▼

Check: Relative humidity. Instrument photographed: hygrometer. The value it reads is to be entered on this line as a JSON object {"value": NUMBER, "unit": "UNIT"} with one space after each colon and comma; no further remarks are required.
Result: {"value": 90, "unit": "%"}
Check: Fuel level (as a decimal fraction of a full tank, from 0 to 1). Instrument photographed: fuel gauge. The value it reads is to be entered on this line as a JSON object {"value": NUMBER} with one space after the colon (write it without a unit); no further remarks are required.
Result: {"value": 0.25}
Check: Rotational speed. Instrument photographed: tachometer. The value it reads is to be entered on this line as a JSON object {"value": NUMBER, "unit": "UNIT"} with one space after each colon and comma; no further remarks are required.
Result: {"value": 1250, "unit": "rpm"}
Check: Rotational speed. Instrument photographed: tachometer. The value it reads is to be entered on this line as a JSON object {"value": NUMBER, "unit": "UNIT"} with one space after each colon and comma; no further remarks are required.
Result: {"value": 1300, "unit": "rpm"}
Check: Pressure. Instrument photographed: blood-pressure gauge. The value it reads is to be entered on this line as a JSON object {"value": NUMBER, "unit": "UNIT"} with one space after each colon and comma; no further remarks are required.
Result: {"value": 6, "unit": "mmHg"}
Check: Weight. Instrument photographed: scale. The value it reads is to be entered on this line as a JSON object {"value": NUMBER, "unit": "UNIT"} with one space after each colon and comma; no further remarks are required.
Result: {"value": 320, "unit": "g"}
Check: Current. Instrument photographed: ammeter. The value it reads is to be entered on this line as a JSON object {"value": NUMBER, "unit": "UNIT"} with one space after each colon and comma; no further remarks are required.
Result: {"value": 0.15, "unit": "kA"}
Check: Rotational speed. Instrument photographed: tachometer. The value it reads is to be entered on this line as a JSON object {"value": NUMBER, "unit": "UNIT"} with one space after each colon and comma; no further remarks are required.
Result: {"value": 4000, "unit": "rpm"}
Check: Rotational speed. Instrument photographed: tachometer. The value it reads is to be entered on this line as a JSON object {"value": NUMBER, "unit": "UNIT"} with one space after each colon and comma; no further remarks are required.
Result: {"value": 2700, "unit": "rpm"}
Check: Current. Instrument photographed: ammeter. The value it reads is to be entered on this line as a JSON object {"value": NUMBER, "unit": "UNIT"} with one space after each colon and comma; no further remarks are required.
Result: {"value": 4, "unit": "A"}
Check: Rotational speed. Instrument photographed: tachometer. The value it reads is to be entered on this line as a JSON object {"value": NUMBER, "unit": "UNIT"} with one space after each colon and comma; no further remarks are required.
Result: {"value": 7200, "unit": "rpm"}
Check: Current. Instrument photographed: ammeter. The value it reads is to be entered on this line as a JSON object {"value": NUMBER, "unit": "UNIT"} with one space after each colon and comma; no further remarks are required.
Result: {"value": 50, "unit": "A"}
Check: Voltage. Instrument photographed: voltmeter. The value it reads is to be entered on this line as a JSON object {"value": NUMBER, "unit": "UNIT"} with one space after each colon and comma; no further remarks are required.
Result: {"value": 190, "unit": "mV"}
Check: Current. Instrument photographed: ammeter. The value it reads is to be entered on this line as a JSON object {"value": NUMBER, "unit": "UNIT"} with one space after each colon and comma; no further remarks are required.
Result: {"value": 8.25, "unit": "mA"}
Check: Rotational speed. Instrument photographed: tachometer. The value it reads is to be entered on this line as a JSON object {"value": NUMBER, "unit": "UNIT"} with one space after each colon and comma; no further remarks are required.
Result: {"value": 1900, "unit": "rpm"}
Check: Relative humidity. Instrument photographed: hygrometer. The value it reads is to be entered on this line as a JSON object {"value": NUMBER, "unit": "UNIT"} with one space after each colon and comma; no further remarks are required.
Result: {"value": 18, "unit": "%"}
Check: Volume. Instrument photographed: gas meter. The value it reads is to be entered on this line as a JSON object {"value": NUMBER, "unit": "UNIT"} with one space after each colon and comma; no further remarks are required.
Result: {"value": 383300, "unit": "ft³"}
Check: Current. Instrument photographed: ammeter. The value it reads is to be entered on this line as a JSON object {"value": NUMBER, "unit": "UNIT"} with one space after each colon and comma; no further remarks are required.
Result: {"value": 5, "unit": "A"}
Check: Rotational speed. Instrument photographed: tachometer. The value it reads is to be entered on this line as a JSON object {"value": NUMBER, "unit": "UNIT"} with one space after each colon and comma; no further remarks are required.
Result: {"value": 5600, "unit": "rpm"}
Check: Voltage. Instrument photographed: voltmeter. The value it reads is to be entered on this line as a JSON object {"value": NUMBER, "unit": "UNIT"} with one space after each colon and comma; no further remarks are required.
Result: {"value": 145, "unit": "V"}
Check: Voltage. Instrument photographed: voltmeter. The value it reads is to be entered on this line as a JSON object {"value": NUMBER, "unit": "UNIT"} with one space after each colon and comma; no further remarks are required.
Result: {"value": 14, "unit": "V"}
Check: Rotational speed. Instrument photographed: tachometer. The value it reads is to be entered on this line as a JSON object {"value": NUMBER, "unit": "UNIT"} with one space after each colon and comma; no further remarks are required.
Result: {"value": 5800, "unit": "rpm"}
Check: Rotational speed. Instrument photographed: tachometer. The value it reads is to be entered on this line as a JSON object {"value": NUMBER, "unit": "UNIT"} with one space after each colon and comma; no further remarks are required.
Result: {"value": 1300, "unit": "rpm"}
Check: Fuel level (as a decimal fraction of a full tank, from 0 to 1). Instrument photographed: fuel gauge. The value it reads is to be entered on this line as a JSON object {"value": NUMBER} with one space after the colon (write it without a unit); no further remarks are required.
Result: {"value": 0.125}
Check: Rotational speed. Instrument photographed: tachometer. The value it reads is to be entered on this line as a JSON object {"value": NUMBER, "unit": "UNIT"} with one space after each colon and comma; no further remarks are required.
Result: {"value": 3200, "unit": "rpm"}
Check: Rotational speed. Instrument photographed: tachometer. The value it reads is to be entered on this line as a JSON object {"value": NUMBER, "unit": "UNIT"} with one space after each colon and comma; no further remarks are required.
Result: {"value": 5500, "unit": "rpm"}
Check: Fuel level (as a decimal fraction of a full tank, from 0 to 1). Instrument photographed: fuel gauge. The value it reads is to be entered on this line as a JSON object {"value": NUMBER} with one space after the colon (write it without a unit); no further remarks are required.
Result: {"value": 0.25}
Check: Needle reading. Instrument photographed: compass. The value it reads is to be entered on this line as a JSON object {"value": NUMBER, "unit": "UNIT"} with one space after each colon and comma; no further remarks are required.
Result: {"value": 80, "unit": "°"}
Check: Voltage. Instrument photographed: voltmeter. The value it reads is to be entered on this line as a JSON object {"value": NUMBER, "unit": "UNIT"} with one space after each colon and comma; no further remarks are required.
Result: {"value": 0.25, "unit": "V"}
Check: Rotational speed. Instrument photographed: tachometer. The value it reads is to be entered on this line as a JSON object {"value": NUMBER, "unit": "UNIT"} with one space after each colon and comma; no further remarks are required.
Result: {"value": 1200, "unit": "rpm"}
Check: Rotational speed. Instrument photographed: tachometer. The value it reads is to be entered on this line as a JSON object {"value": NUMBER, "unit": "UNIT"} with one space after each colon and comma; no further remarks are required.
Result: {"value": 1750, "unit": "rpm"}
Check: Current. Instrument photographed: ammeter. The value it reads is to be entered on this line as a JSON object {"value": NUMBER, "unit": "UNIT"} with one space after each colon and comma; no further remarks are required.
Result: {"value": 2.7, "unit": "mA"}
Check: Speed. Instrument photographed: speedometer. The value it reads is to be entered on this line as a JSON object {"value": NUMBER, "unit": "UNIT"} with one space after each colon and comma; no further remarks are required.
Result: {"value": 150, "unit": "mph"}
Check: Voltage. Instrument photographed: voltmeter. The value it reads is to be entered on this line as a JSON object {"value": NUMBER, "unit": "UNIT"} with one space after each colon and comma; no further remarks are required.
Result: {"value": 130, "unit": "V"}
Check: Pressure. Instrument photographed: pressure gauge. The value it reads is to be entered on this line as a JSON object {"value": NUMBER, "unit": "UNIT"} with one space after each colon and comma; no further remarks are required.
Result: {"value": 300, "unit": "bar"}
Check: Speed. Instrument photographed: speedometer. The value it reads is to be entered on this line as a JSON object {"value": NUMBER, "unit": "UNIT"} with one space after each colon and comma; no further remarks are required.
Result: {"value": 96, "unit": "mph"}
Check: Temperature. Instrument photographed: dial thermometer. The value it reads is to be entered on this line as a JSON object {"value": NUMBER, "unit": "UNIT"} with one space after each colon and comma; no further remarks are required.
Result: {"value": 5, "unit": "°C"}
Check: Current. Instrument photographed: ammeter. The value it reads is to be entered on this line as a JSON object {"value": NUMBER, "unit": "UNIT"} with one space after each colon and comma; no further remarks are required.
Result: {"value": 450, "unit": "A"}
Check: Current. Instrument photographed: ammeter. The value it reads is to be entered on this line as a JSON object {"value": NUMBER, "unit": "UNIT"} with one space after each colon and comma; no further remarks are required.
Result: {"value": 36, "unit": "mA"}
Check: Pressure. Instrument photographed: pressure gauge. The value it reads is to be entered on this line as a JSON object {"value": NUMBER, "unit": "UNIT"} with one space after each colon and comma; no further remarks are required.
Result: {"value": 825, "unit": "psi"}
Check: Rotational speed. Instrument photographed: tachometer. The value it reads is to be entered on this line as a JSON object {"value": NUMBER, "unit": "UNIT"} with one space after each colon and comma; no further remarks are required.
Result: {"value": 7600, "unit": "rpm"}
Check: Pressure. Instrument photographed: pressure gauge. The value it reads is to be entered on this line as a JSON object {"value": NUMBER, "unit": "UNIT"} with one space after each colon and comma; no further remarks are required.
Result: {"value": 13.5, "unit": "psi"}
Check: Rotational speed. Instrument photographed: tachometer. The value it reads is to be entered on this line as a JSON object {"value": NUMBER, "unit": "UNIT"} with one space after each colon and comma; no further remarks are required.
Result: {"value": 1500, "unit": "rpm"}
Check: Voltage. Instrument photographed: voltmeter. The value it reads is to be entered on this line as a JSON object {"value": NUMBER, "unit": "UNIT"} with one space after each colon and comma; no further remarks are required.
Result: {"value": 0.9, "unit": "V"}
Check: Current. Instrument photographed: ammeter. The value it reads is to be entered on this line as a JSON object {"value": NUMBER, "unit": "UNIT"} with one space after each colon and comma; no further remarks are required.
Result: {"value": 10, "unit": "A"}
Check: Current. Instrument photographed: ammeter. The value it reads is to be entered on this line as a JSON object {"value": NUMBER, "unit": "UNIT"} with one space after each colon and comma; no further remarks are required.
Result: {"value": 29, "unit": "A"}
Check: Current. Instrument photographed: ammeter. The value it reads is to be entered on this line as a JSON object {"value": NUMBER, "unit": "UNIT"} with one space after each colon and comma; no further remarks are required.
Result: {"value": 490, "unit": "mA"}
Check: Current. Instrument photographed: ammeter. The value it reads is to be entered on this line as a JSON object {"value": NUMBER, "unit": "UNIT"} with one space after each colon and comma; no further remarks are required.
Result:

▲

Count the lines above that contain the word "Needle". Give the count alone.

1